[Stored items from a collection]
□ □ □ □ □
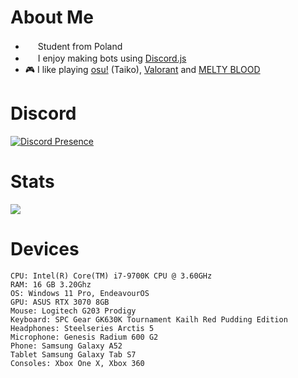# About Me

- <img width="16" src="https://cdn.discordapp.com/emojis/1293567410808295434.webp?size=96&quality=lossless"/> Student from Poland
- <img width="16" src="https://cdn.discordapp.com/emojis/851461487498493952.webp?size=96&quality=lossless"/> I enjoy making bots using [Discord.js](https://discord.js.org/)
- 🎮 I like playing [osu!](https://osu.ppy.sh/users/23214736) (Taiko), [Valorant](https://playvalorant.com) and [MELTY BLOOD](https://store.steampowered.com/app/1372280/MELTY_BLOOD_TYPE_LUMINA/)

# Discord

[![Discord Presence](https://lanyard.cnrad.dev/api/647404005168906240)](https://discord.com/users/647404005168906240)

# Stats

<img width="auto" src="https://github-readme-stats.vercel.app/api?username=Shavixinio&theme=github_dark&show_icons=true"/>

# Devices
    CPU: Intel(R) Core(TM) i7-9700K CPU @ 3.60GHz
    RAM: 16 GB 3.20Ghz
    OS: Windows 11 Pro, EndeavourOS
    GPU: ASUS RTX 3070 8GB
    Mouse: Logitech G203 Prodigy
    Keyboard: SPC Gear GK630K Tournament Kailh Red Pudding Edition
    Headphones: Steelseries Arctis 5
    Microphone: Genesis Radium 600 G2
    Phone: Samsung Galaxy A52
    Tablet Samsung Galaxy Tab S7
    Consoles: Xbox One X, Xbox 360
    
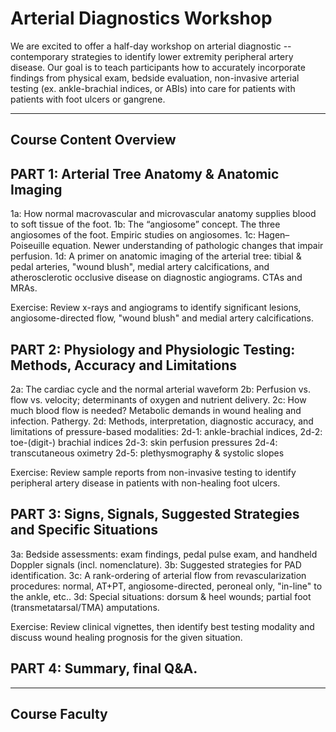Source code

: <head>
<!-- Global site tag (gtag.js) - Google Analytics -->
<script async src="https://www.googletagmanager.com/gtag/js?id=G-YPLVGC5FDP"></script>
<script>
  window.dataLayer = window.dataLayer || [];
  function gtag(){dataLayer.push(arguments);}
  gtag('js', new Date());

  gtag('config', 'G-YPLVGC5FDP');
</script>
</head>

# Arterial Diagnostics Workshop

We are excited to offer a half-day workshop on arterial diagnostic -- contemporary strategies to identify lower extremity peripheral artery disease. Our goal is to teach participants how to accurately incorporate findings from physical exam, bedside evaluation, non-invasive arterial testing (ex. ankle-brachial indices, or ABIs) into care for patients with patients with foot ulcers or gangrene.

---------------------------------------------
Course Content Overview
---------------------------------------------
## PART 1: Arterial Tree Anatomy & Anatomic Imaging

1a: How normal macrovascular and microvascular anatomy supplies blood to soft tissue of the foot. 
1b: The “angiosome” concept. The three angiosomes of the foot. Empiric studies on angiosomes.
1c: Hagen–Poiseuille equation. Newer understanding of pathologic changes that impair perfusion.
1d: A primer on anatomic imaging of the arterial tree: tibial & pedal arteries, "wound blush", medial artery calcifications, and atherosclerotic occlusive disease on diagnostic angiograms. CTAs and MRAs.

Exercise: Review x-rays and angiograms to identify significant lesions, angiosome-directed flow, "wound blush" and medial artery calcifications.



## PART 2: Physiology and Physiologic Testing: Methods, Accuracy and Limitations

2a: The cardiac cycle and the normal arterial waveform
2b: Perfusion vs. flow vs. velocity; determinants of oxygen and nutrient delivery.
2c: How much blood flow is needed? Metabolic demands in wound healing and infection. Pathergy.
2d: Methods, interpretation, diagnostic accuracy, and limitations of pressure-based modalities: 
    2d-1: ankle-brachial indices, 
    2d-2: toe-(digit-) brachial indices
    2d-3: skin perfusion pressures
    2d-4: transcutaneous oximetry
    2d-5: plethysmography & systolic slopes

Exercise: Review sample reports from non-invasive testing to identify peripheral artery disease in patients with non-healing foot ulcers.



## PART 3: Signs, Signals, Suggested Strategies and Specific Situations

3a: Bedside assessments: exam findings, pedal pulse exam, and handheld Doppler signals (incl. nomenclature).
3b: Suggested strategies for PAD identification.
3c: A rank-ordering of arterial flow from revascularization procedures: normal, AT+PT, angiosome-directed, peroneal only, "in-line" to the ankle, etc..
3d: Special situations: dorsum & heel wounds; partial foot (transmetatarsal/TMA) amputations.

Exercise: Review clinical vignettes, then identify best testing modality and discuss wound healing prognosis for the given situation. 



## PART 4: Summary, final Q&A.


---------------------------------------------
Course Faculty
---------------------------------------------
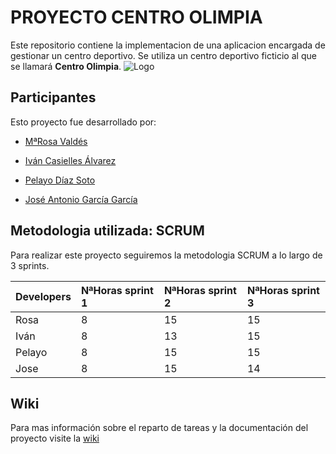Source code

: # PROYECTO CENTRO OLIMPIA #

Este repositorio contiene la implementacion de una aplicacion encargada de gestionar un centro deportivo. Se utiliza un centro deportivo ficticio al que se llamará **Centro Olimpia**.
![Logo](https://github.com/MrKarrter/CentroOlimpia/blob/master/Imagenes/Logo.png)


## Participantes ##

Esto proyecto fue desarrollado por:

- [MªRosa Valdés](https://github.com/RosaValdesPire)

- [Iván Casielles Álvarez](https://github.com/avancasielles)

- [Pelayo Díaz Soto](https://github.com/PelayoDiaz)

- [José Antonio García García](https://github.com/MrKarrter)


## Metodologia utilizada: SCRUM ##

Para realizar este proyecto seguiremos la metodologia SCRUM a lo largo de 3 sprints.

Developers  | NªHoras sprint 1 | NªHoras sprint 2 | NªHoras sprint 3 |
:---------- | :--------------- | :--------------- | :--------------- |
Rosa        |         8        |        15        |        15        |    
Iván        |         8        |        13        |        15        |      
Pelayo      |         8        |        15        |        15        |       
Jose        |         8        |        15        |        14        |


## Wiki ##

Para mas información sobre el reparto de tareas y la documentación del proyecto visite la [wiki](https://github.com/MrKarrter/CentroOlimpia/wiki)
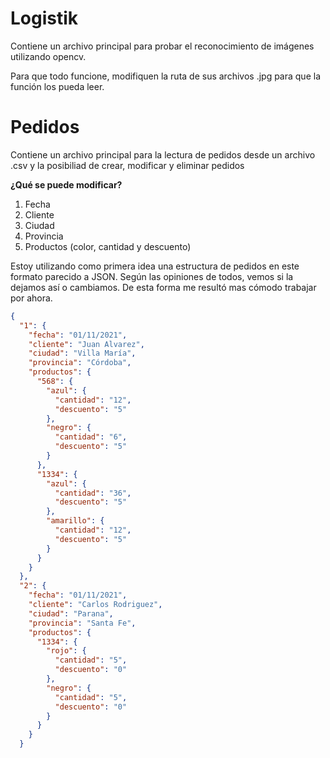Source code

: # Logistik
Contiene un archivo principal para probar el reconocimiento de imágenes utilizando opencv.

Para que todo funcione, modifiquen la ruta de sus archivos .jpg para que la función los pueda leer.

# Pedidos
Contiene un archivo principal para la lectura de pedidos desde un archivo .csv y la posibiliad de crear, modificar y eliminar pedidos

**¿Qué se puede modificar?**
1. Fecha
2. Cliente
3. Ciudad
4. Provincia
5. Productos (color, cantidad y descuento)

Estoy utilizando como primera idea una estructura de pedidos en este formato parecido a JSON.
Según las opiniones de todos, vemos si la dejamos así o cambiamos. De esta forma me resultó mas cómodo trabajar por ahora.

```json
{
  "1": {
    "fecha": "01/11/2021",
    "cliente": "Juan Alvarez",
    "ciudad": "Villa María",
    "provincia": "Córdoba",
    "productos": {
      "568": {
        "azul": {
          "cantidad": "12",
          "descuento": "5"
        },
        "negro": {
          "cantidad": "6",
          "descuento": "5"
        }
      },
      "1334": {
        "azul": {
          "cantidad": "36",
          "descuento": "5"
        },
        "amarillo": {
          "cantidad": "12",
          "descuento": "5"
        }
      }
    }
  },
  "2": {
    "fecha": "01/11/2021",
    "cliente": "Carlos Rodriguez",
    "ciudad": "Parana",
    "provincia": "Santa Fe",
    "productos": {
      "1334": {
        "rojo": {
          "cantidad": "5",
          "descuento": "0"
        },
        "negro": {
          "cantidad": "5",
          "descuento": "0"
        }
      }
    }
  }
```
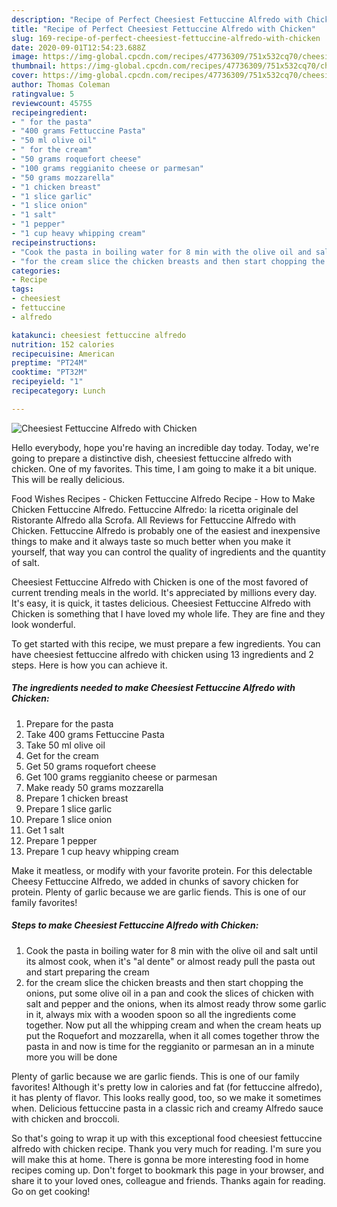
 ```yaml
---
description: "Recipe of Perfect Cheesiest Fettuccine Alfredo with Chicken"
title: "Recipe of Perfect Cheesiest Fettuccine Alfredo with Chicken"
slug: 169-recipe-of-perfect-cheesiest-fettuccine-alfredo-with-chicken
date: 2020-09-01T12:54:23.688Z
image: https://img-global.cpcdn.com/recipes/47736309/751x532cq70/cheesiest-fettuccine-alfredo-with-chicken-recipe-main-photo.jpg
thumbnail: https://img-global.cpcdn.com/recipes/47736309/751x532cq70/cheesiest-fettuccine-alfredo-with-chicken-recipe-main-photo.jpg
cover: https://img-global.cpcdn.com/recipes/47736309/751x532cq70/cheesiest-fettuccine-alfredo-with-chicken-recipe-main-photo.jpg
author: Thomas Coleman
ratingvalue: 5
reviewcount: 45755
recipeingredient:
- " for the pasta"
- "400 grams Fettuccine Pasta"
- "50 ml olive oil"
- " for the cream"
- "50 grams roquefort cheese"
- "100 grams reggianito cheese or parmesan"
- "50 grams mozzarella"
- "1 chicken breast"
- "1 slice garlic"
- "1 slice onion"
- "1 salt"
- "1 pepper"
- "1 cup heavy whipping cream"
recipeinstructions:
- "Cook the pasta in boiling water for 8 min with the olive oil and salt until its almost cook, when it&#39;s &#34;al dente&#34; or almost ready pull the pasta out and start preparing the cream"
- "for the cream slice the chicken breasts and then start chopping the onions, put some olive oil in a pan and cook the slices of chicken with salt and pepper and the onions, when its almost ready throw some garlic in it, always mix with a wooden spoon so all the ingredients come together. Now put all the  whipping cream and when the cream heats up put the Roquefort and mozzarella, when it all comes together throw the pasta in and now is time for the reggianito or parmesan an in a minute more you will be done"
categories:
- Recipe
tags:
- cheesiest
- fettuccine
- alfredo

katakunci: cheesiest fettuccine alfredo 
nutrition: 152 calories
recipecuisine: American
preptime: "PT24M"
cooktime: "PT32M"
recipeyield: "1"
recipecategory: Lunch

---
```



![Cheesiest Fettuccine Alfredo with Chicken](https://img-global.cpcdn.com/recipes/47736309/751x532cq70/cheesiest-fettuccine-alfredo-with-chicken-recipe-main-photo.jpg)

Hello everybody, hope you're having an incredible day today. Today, we're going to prepare a distinctive dish, cheesiest fettuccine alfredo with chicken. One of my favorites. This time, I am going to make it a bit unique. This will be really delicious.

Food Wishes Recipes - Chicken Fettuccine Alfredo Recipe - How to Make Chicken Fettuccine Alfredo. Fettuccine Alfredo: la ricetta originale del Ristorante Alfredo alla Scrofa. All Reviews for Fettuccine Alfredo with Chicken. Fettuccine Alfredo is probably one of the easiest and inexpensive things to make and it always taste so much better when you make it yourself, that way you can control the quality of ingredients and the quantity of salt.

Cheesiest Fettuccine Alfredo with Chicken is one of the most favored of current trending meals in the world. It's appreciated by millions every day. It's easy, it is quick, it tastes delicious. Cheesiest Fettuccine Alfredo with Chicken is something that I have loved my whole life. They are fine and they look wonderful.


To get started with this recipe, we must prepare a few ingredients. You can have cheesiest fettuccine alfredo with chicken using 13 ingredients and 2 steps. Here is how you can achieve it.

<!--inarticleads1-->

##### The ingredients needed to make Cheesiest Fettuccine Alfredo with Chicken:

1. Prepare  for the pasta
1. Take 400 grams Fettuccine Pasta
1. Take 50 ml olive oil
1. Get  for the cream
1. Get 50 grams roquefort cheese
1. Get 100 grams reggianito cheese or parmesan
1. Make ready 50 grams mozzarella
1. Prepare 1 chicken breast
1. Prepare 1 slice garlic
1. Prepare 1 slice onion
1. Get 1 salt
1. Prepare 1 pepper
1. Prepare 1 cup heavy whipping cream


Make it meatless, or modify with your favorite protein. For this delectable Cheesy Fettuccine Alfredo, we added in chunks of savory chicken for protein. Plenty of garlic because we are garlic fiends. This is one of our family favorites! 

<!--inarticleads2-->

##### Steps to make Cheesiest Fettuccine Alfredo with Chicken:

1. Cook the pasta in boiling water for 8 min with the olive oil and salt until its almost cook, when it&#39;s &#34;al dente&#34; or almost ready pull the pasta out and start preparing the cream
1. for the cream slice the chicken breasts and then start chopping the onions, put some olive oil in a pan and cook the slices of chicken with salt and pepper and the onions, when its almost ready throw some garlic in it, always mix with a wooden spoon so all the ingredients come together. Now put all the  whipping cream and when the cream heats up put the Roquefort and mozzarella, when it all comes together throw the pasta in and now is time for the reggianito or parmesan an in a minute more you will be done


Plenty of garlic because we are garlic fiends. This is one of our family favorites! Although it&#39;s pretty low in calories and fat (for fettuccine alfredo), it has plenty of flavor. This looks really good, too, so we make it sometimes when. Delicious fettuccine pasta in a classic rich and creamy Alfredo sauce with chicken and broccoli. 

So that's going to wrap it up with this exceptional food cheesiest fettuccine alfredo with chicken recipe. Thank you very much for reading. I'm sure you will make this at home. There is gonna be more interesting food in home recipes coming up. Don't forget to bookmark this page in your browser, and share it to your loved ones, colleague and friends. Thanks again for reading. Go on get cooking!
□ □ □ □ □
Exercise: Look through the entries and copy every line in which the string "angiosome" appears.

Answer to the exercise:
1b: The “angiosome” concept. The three angiosomes of the foot. Empiric studies on angiosomes.
Exercise: Review x-rays and angiograms to identify significant lesions, angiosome-directed flow, "wound blush" and medial artery calcifications.
3c: A rank-ordering of arterial flow from revascularization procedures: normal, AT+PT, angiosome-directed, peroneal only, "in-line" to the ankle, etc..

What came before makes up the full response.